● Required work:
Reproduce every line in the records below, keeping each one exactly as it appears.

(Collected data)
◇ ◇ ◇ ◇ ◇ ◇ ◇
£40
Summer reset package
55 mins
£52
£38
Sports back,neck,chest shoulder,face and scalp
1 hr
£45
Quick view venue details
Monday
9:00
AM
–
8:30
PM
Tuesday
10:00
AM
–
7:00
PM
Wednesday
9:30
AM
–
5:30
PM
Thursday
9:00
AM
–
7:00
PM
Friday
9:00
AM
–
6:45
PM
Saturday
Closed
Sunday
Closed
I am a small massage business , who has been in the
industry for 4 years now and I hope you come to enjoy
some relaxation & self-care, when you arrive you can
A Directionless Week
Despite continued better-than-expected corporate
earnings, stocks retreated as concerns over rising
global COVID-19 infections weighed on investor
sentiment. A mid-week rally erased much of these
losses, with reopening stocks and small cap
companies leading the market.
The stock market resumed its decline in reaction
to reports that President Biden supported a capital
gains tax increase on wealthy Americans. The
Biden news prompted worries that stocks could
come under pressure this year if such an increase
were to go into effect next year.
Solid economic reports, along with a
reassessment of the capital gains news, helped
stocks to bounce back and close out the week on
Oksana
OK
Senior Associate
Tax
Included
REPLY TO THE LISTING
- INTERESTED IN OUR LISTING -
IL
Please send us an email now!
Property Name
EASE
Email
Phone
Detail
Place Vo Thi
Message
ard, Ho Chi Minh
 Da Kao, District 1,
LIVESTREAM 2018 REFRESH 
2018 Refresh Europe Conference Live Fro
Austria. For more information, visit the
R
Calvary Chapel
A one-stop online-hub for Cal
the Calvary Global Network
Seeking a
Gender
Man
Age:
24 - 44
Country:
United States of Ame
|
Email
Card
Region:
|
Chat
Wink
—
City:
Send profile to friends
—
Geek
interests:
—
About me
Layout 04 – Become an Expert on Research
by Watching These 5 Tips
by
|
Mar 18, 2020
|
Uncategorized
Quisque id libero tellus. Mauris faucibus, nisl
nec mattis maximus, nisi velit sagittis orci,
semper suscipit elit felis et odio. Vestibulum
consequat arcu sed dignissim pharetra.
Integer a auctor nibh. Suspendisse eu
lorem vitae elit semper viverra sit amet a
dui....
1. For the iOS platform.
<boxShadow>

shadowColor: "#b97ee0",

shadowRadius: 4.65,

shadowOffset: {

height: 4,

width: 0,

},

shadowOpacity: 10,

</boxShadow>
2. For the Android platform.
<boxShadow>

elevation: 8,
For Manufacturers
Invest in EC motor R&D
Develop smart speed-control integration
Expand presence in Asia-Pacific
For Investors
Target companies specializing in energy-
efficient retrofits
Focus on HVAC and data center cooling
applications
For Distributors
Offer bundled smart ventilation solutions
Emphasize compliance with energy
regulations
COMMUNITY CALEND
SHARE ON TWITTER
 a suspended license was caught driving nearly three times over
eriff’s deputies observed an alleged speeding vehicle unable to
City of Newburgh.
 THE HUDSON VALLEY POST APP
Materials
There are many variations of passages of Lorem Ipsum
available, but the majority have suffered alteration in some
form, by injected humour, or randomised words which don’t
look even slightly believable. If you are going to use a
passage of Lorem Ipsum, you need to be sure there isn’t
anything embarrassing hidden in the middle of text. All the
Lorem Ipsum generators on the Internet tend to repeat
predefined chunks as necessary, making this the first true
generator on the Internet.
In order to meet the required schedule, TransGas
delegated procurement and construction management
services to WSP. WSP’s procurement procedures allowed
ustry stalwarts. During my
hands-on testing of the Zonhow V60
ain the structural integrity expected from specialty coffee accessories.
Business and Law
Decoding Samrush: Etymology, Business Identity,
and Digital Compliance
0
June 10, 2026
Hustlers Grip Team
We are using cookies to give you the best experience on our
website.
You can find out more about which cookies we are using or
◇ ◇ ◇ ◇ ◇ ◇ ◇
● Problem solution:
£40
Summer reset package
55 mins
£52
£38
Sports back,neck,chest shoulder,face and scalp
1 hr
£45
Quick view venue details
Monday
9:00
AM
–
8:30
PM
Tuesday
10:00
AM
–
7:00
PM
Wednesday
9:30
AM
–
5:30
PM
Thursday
9:00
AM
–
7:00
PM
Friday
9:00
AM
–
6:45
PM
Saturday
Closed
Sunday
Closed
I am a small massage business , who has been in the
industry for 4 years now and I hope you come to enjoy
some relaxation & self-care, when you arrive you can
A Directionless Week
Despite continued better-than-expected corporate
earnings, stocks retreated as concerns over rising
global COVID-19 infections weighed on investor
sentiment. A mid-week rally erased much of these
losses, with reopening stocks and small cap
companies leading the market.
The stock market resumed its decline in reaction
to reports that President Biden supported a capital
gains tax increase on wealthy Americans. The
Biden news prompted worries that stocks could
come under pressure this year if such an increase
were to go into effect next year.
Solid economic reports, along with a
reassessment of the capital gains news, helped
stocks to bounce back and close out the week on
Oksana
OK
Senior Associate
Tax
Included
REPLY TO THE LISTING
- INTERESTED IN OUR LISTING -
IL
Please send us an email now!
Property Name
EASE
Email
Phone
Detail
Place Vo Thi
Message
ard, Ho Chi Minh
 Da Kao, District 1,
LIVESTREAM 2018 REFRESH 
2018 Refresh Europe Conference Live Fro
Austria. For more information, visit the
R
Calvary Chapel
A one-stop online-hub for Cal
the Calvary Global Network
Seeking a
Gender
Man
Age:
24 - 44
Country:
United States of Ame
|
Email
Card
Region:
|
Chat
Wink
—
City:
Send profile to friends
—
Geek
interests:
—
About me
Layout 04 – Become an Expert on Research
by Watching These 5 Tips
by
|
Mar 18, 2020
|
Uncategorized
Quisque id libero tellus. Mauris faucibus, nisl
nec mattis maximus, nisi velit sagittis orci,
semper suscipit elit felis et odio. Vestibulum
consequat arcu sed dignissim pharetra.
Integer a auctor nibh. Suspendisse eu
lorem vitae elit semper viverra sit amet a
dui....
1. For the iOS platform.
<boxShadow>

shadowColor: "#b97ee0",

shadowRadius: 4.65,

shadowOffset: {

height: 4,

width: 0,

},

shadowOpacity: 10,

</boxShadow>
2. For the Android platform.
<boxShadow>

elevation: 8,
For Manufacturers
Invest in EC motor R&D
Develop smart speed-control integration
Expand presence in Asia-Pacific
For Investors
Target companies specializing in energy-
efficient retrofits
Focus on HVAC and data center cooling
applications
For Distributors
Offer bundled smart ventilation solutions
Emphasize compliance with energy
regulations
COMMUNITY CALEND
SHARE ON TWITTER
 a suspended license was caught driving nearly three times over
eriff’s deputies observed an alleged speeding vehicle unable to
City of Newburgh.
 THE HUDSON VALLEY POST APP
Materials
There are many variations of passages of Lorem Ipsum
available, but the majority have suffered alteration in some
form, by injected humour, or randomised words which don’t
look even slightly believable. If you are going to use a
passage of Lorem Ipsum, you need to be sure there isn’t
anything embarrassing hidden in the middle of text. All the
Lorem Ipsum generators on the Internet tend to repeat
predefined chunks as necessary, making this the first true
generator on the Internet.
In order to meet the required schedule, TransGas
delegated procurement and construction management
services to WSP. WSP’s procurement procedures allowed
ustry stalwarts. During my
hands-on testing of the Zonhow V60
ain the structural integrity expected from specialty coffee accessories.
Business and Law
Decoding Samrush: Etymology, Business Identity,
and Digital Compliance
0
June 10, 2026
Hustlers Grip Team
We are using cookies to give you the best experience on our
website.
You can find out more about which cookies we are using or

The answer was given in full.